Document =>
.....

The Jackson State Tigers and Lady Tigers represent Jackson State University, Jackson, Mississippi, in NCAA intercollegiate athletics.

Conference affiliation
Jackson State University's athletic teams participate in the Southwestern Athletic Conference (SWAC) which is a part of the NCAA Division I.  Football participates in the  Football Championship Subdivision (formerly Division I-AA).  Jackson State University's colors are navy blue and white. The nickname of the men's teams is the Tiger; the nickname of the women's teams is the Lady Tigers.

Sports

For men's teams, Jackson State University sponsors Football, Basketball, Baseball, Track, and Tennis. For women's teams, Jackson State University sponsors Basketball, Softball, Track, Tennis, Volleyball, Soccer, and Bowling.

Football

Annual Football Classics
Every late November, Jackson State plays in-state rival the Alcorn State Braves in the "Soul Bowl" (formerly the Capital City Classic).
The Tigers play their Louisiana archrival the Southern Jaguars in the popular Jackson State–Southern University rivalry (also known as the BoomBox Classic).

.....

Exercise details =>
Continue the Jackson State athletics text, starting after its final sentence about the BoomBox Classic.

Stored data entries =>
.....

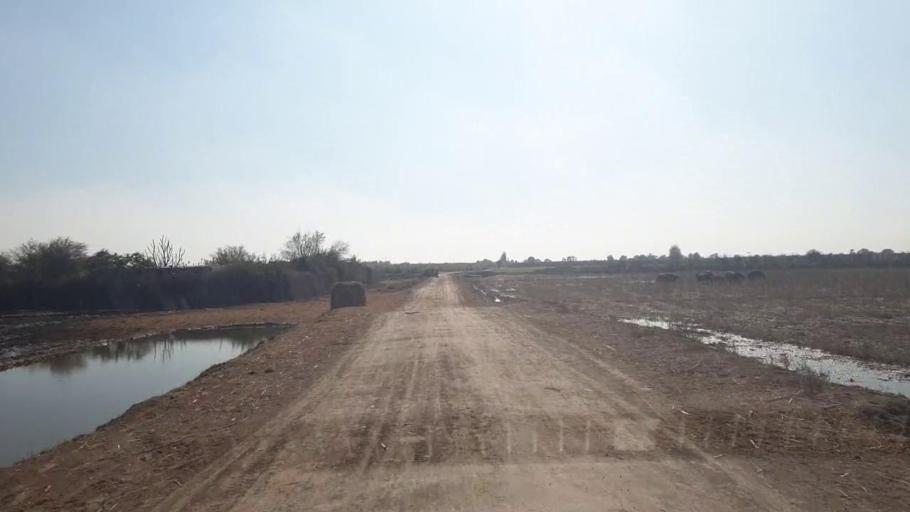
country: PK
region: Sindh
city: Shahdadpur
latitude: 25.8994
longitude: 68.5512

.....

Answer to the problem =>
The Tigers take part in the annual Southern Heritage Classic against the Tennessee State Tigers in Memphis, TN.
For the Orange Blossom Classic, Jackson State is matched against the Florida A&M Rattlers during Labor Day Weekend in Miami at the Hard Rock Stadium

Notable alumni
 Coy Bacon
 Lem Barney
 Corey Bradford
 Robert Brazile
 Louis Bullard
 Leslie "Speedy" Duncan
 Harold Jackson
 Eddie Payton
 Walter Payton
 Jackie Slater
 Jimmy Smith

Men's basketball

The Tigers have appeared in five NCAA tournaments: 1978, 1991, 1997, 2000, & 2007. As of 2015, the Tigers ranks 4th in the SWAC for number of NCAA appearances. All home games are held at the Williams Assembly Center.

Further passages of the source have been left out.